THE TASK → Transcribe every line of text in the listing below, keeping each character as it appears and leaving out the pictures.

(Beginning of SUPPLIED ENTRIES)

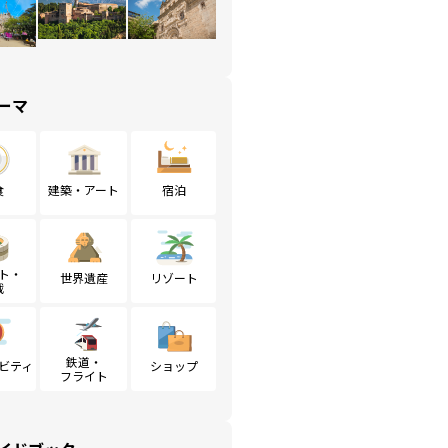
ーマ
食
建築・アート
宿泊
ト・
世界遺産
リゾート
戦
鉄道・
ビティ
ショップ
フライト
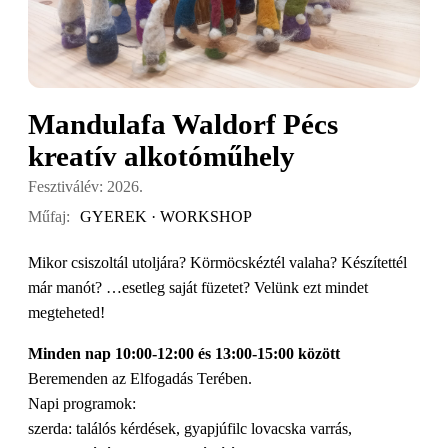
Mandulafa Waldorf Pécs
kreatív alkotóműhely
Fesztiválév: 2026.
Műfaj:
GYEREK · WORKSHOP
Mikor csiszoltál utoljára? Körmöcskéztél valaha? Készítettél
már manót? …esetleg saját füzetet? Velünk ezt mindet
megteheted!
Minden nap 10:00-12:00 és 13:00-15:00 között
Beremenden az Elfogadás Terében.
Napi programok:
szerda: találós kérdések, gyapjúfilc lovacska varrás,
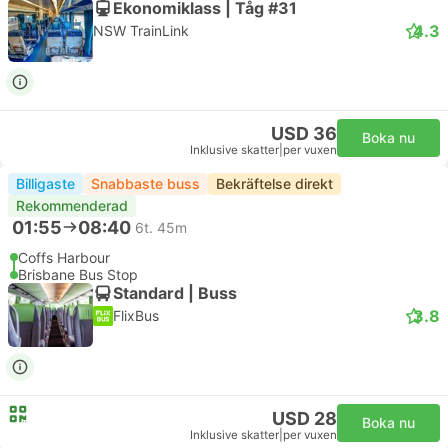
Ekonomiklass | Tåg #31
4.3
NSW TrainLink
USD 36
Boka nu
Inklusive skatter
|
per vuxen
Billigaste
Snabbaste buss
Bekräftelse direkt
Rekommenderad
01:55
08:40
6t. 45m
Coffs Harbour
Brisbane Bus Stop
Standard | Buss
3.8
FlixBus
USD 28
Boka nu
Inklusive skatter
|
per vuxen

(End of SUPPLIED ENTRIES)

EXERCISE RESPONSE →
ーマ
食
建築・アート
宿泊
ト・
世界遺産
リゾート
戦
鉄道・
ビティ
ショップ
フライト
Mandulafa Waldorf Pécs
kreatív alkotóműhely
Fesztiválév: 2026.
Műfaj:
GYEREK · WORKSHOP
Mikor csiszoltál utoljára? Körmöcskéztél valaha? Készítettél
már manót? …esetleg saját füzetet? Velünk ezt mindet
megteheted!
Minden nap 10:00-12:00 és 13:00-15:00 között
Beremenden az Elfogadás Terében.
Napi programok:
szerda: találós kérdések, gyapjúfilc lovacska varrás,
Ekonomiklass | Tåg #31
4.3
NSW TrainLink
USD 36
Boka nu
Inklusive skatter
|
per vuxen
Billigaste
Snabbaste buss
Bekräftelse direkt
Rekommenderad
01:55
08:40
6t. 45m
Coffs Harbour
Brisbane Bus Stop
Standard | Buss
3.8
FlixBus
USD 28
Boka nu
Inklusive skatter
|
per vuxen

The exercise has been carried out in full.